The place of their love, then, represents a fixed point in a world of rapid change, a world where the centre cannot hold. The fixed place is paralleled by their invocation of a fixed time, the eternal nature of their love, the “always” which Maire pronounces, a similar utopian projection of a timeless state.

These universalisms, however, powerful though they are, are undercut by the pragmatism of the schoolmaster, Hugh O’Donnell, who advises Maire that “always” is a “silly” word, “not a word I’d start with.” His final speech, “Urbs antique fuit…” (end of Act III), in fact, halting and hesitant as it is, invokes a contrary sense of the mutability of all human states. In it he recites the elegy of the fate of Carthage from Virgil’s Aeneas at the hands of the Romans, “a race … springing from Trojan blood,” one which represents an implicit analogy with the death of Irish civilization at the hands of the British.

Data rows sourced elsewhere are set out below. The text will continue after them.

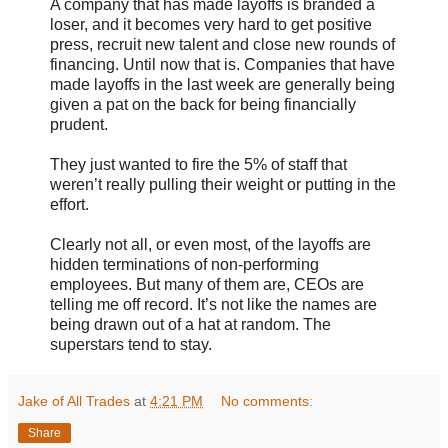
A company that has made layoffs is branded a
loser, and it becomes very hard to get positive
press, recruit new talent and close new rounds of
financing. Until now that is. Companies that have
made layoffs in the last week are generally being
given a pat on the back for being financially
prudent.
They just wanted to fire the 5% of staff that
weren’t really pulling their weight or putting in the
effort.
Clearly not all, or even most, of the layoffs are
hidden terminations of non-performing
employees. But many of them are, CEOs are
telling me off record. It’s not like the names are
being drawn out of a hat at random. The
superstars tend to stay.
Jake of All Trades
at
4:21 PM
No comments:
Share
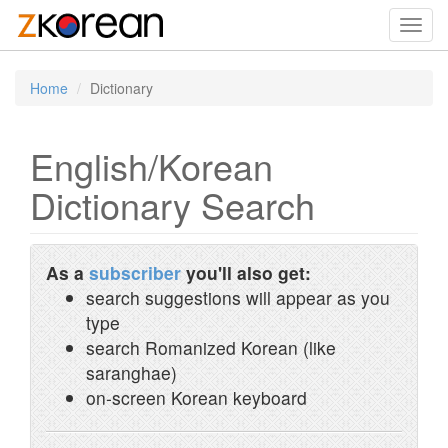
Toggl
navig
Home
Dictionary
English/Korean
Dictionary Search
As a
subscriber
you'll also get:
search suggestions will appear as you
type
search Romanized Korean (like
saranghae)
on-screen Korean keyboard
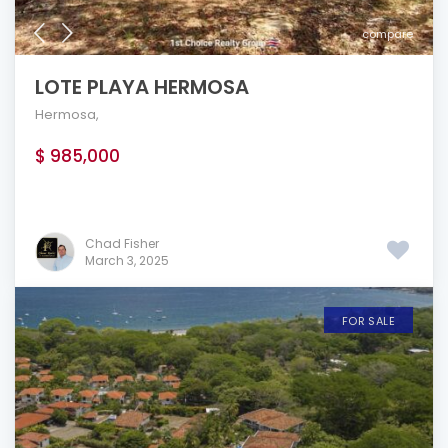
compare
LOTE PLAYA HERMOSA
Hermosa
,
$ 985,000
Chad Fisher
March 3, 2025
FOR SALE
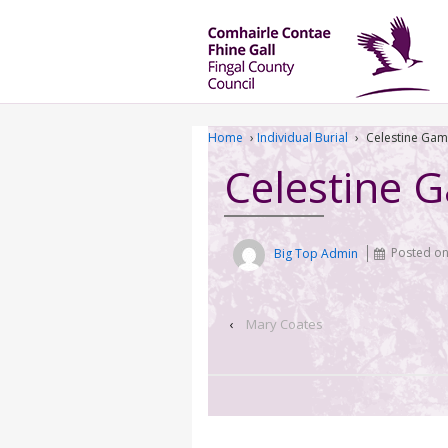
Home
›
Individual Burial
›
Celestine Gam
Celestine 
Big Top Admin
Posted o
‹
Mary Coates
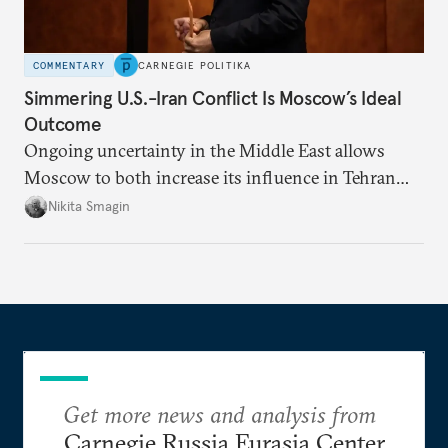
COMMENTARY
CARNEGIE POLITIKA
Simmering U.S.-Iran Conflict Is Moscow’s Ideal
Outcome
Ongoing uncertainty in the Middle East allows
Moscow to both increase its influence in Tehran
and continue to enjoy the financial windfall of
Nikita Smagin
higher oil prices.
Get more news and analysis from
Carnegie Russia Eurasia Center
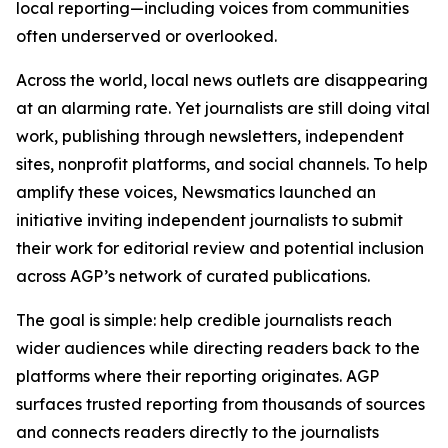
local reporting—including voices from communities
often underserved or overlooked.
Across the world, local news outlets are disappearing
at an alarming rate. Yet journalists are still doing vital
work, publishing through newsletters, independent
sites, nonprofit platforms, and social channels. To help
amplify these voices, Newsmatics launched an
initiative inviting independent journalists to submit
their work for editorial review and potential inclusion
across AGP’s network of curated publications.
The goal is simple: help credible journalists reach
wider audiences while directing readers back to the
platforms where their reporting originates. AGP
surfaces trusted reporting from thousands of sources
and connects readers directly to the journalists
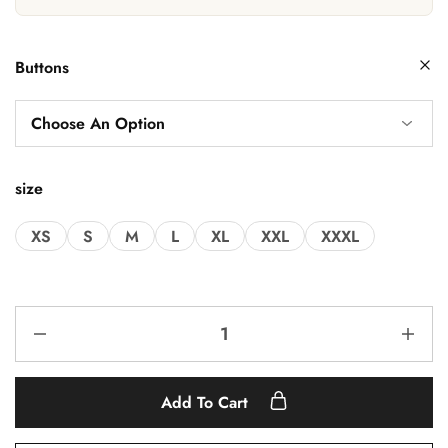
Buttons
size
XS
S
M
L
XL
XXL
XXXL
Add To Cart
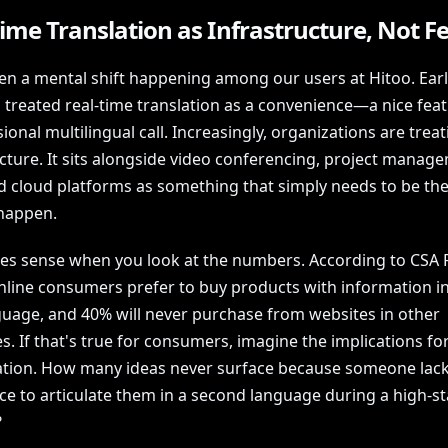
ime Translation as Infrastructure, Not F
en a mental shift happening among our users at Hitoo. Earl
 treated real-time translation as a convenience—a nice feat
ional multilingual call. Increasingly, organizations are treati
ucture. It sits alongside video conferencing, project manag
nd cloud platforms as something that simply needs to be the
happen.
es sense when you look at the numbers. According to CSA 
nline consumers prefer to buy products with information in
uage, and 40% will never purchase from websites in other
. If that's true for consumers, imagine the implications for
ation. How many ideas never surface because someone lack
ce to articulate them in a second language during a high-s
?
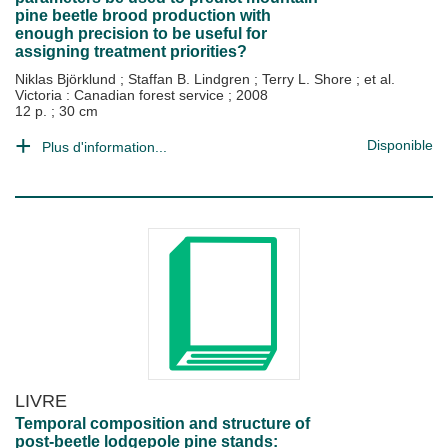
pine beetle brood production with
enough precision to be useful for
assigning treatment priorities?
Niklas Björklund
;
Staffan B. Lindgren
;
Terry L. Shore
; et al.
Victoria : Canadian forest service
;
2008
12 p. ; 30 cm
Disponible
Plus d'information...
LIVRE
Temporal composition and structure of
post-beetle lodgepole pine stands:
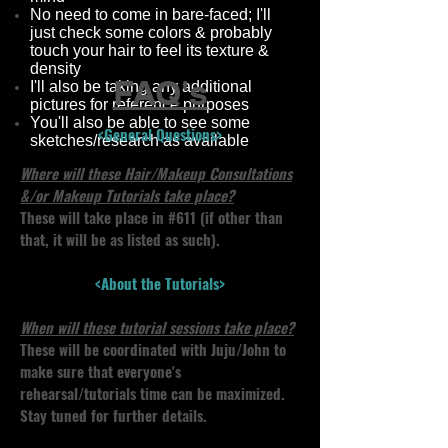
No need to come in bare-faced; I'll
just check some colors & probably
touch your hair to feel its texture &
density
FAQ's
I'll also be taking any additional
pictures for reference purposes
You'll also be able to see some
<General Questions>
sketches/research as available
Where will these Hair/Makeup Consultations
&/or Makeup Tutorials take place?
These will take place in #611 (if other than
that, it will be as listed as such).
<About the Tutorials>
When will these tutorial sessions take place?
These will be coordinated with Juju/John to
make sure that everyone's
rehearsal/tutorials time can be maximized.
Stay tuned for further details.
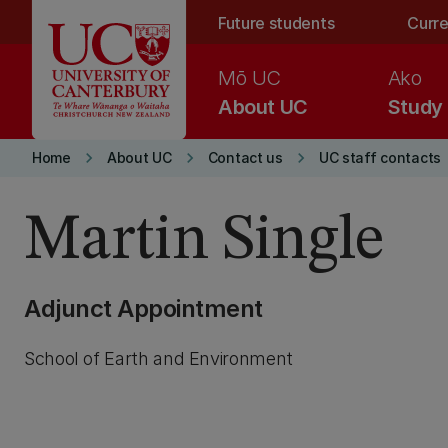
Skip to main content
Future students
Curre
Mō UC
Ako
About UC
Study
keyboard_arrow_right
keyboard_arrow_right
keyboard_arrow_right
Home
About UC
Contact us
UC staff contacts
Martin Single
Adjunct Appointment
School of Earth and Environment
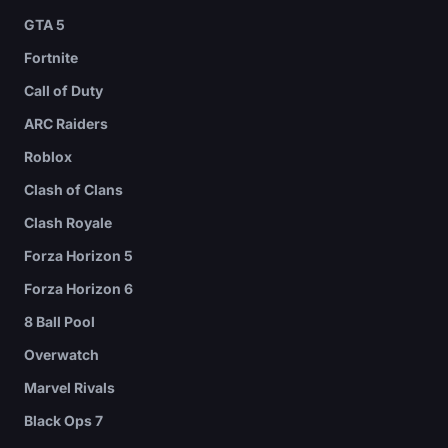
GTA 5
Fortnite
Call of Duty
ARC Raiders
Roblox
Clash of Clans
Clash Royale
Forza Horizon 5
Forza Horizon 6
8 Ball Pool
Overwatch
Marvel Rivals
Black Ops 7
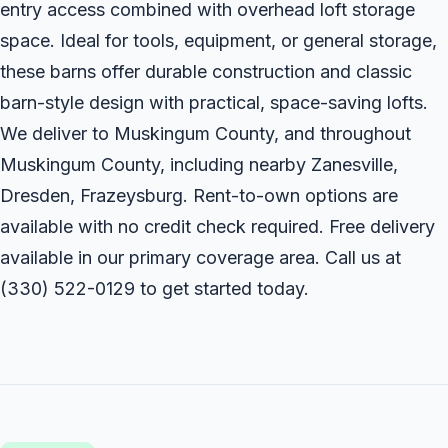
entry access combined with overhead loft storage
space. Ideal for tools, equipment, or general storage,
these barns offer durable construction and classic
barn-style design with practical, space-saving lofts.
We deliver to Muskingum County, and throughout
Muskingum County, including nearby Zanesville,
Dresden, Frazeysburg. Rent-to-own options are
available with no credit check required. Free delivery
available in our primary coverage area. Call us at
(330) 522-0129
to get started today.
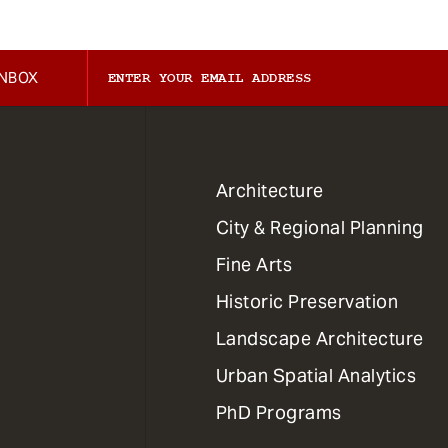
INBOX
1
Architecture
Primary
City & Regional Planning
Dept
Mega
Fine Arts
Menu
Historic Preservation
Landscape Architecture
Urban Spatial Analytics
PhD Programs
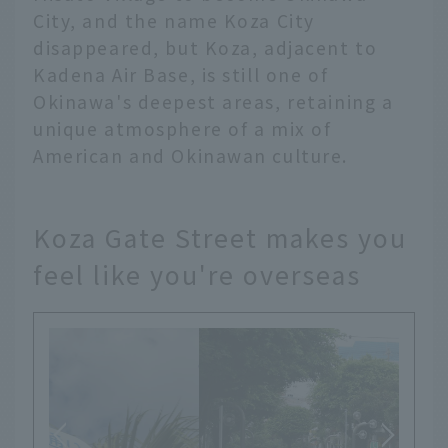
City, and the name Koza City
disappeared, but Koza, adjacent to
Kadena Air Base, is still one of
Okinawa's deepest areas, retaining a
unique atmosphere of a mix of
American and Okinawan culture.
Koza Gate Street makes you
feel like you're overseas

As Carthage was razed to the ground, Baile Beag will surely be razed by the English soldiers failing to find their companion, Lieutenant Yolland.

Translations is about translation, about the translating of place names, about the difficulties of translation, about the relexicalisation which can accompany the process of translation (for example in the rendering explicit certain “meanings” of some Irish place names hitherto left implicit), about translation as a tool of power, about the difficulties and ambiguities of those who attempt to straddle the divide such as Owen, the interpreter and mediator between the British and the inhabitants of Baile Beag. But it is also about the opposite principle, the possibility of reaching out across the divide, the successful communication, through the sounds of language alone, between two cultures and languages which on the surface are opaque, between Maire and Yolland. For if in the play their attempt to cross the divide is doomed, it is their attempt at exogamein that, in this performance at least, remained impressed on the spectator.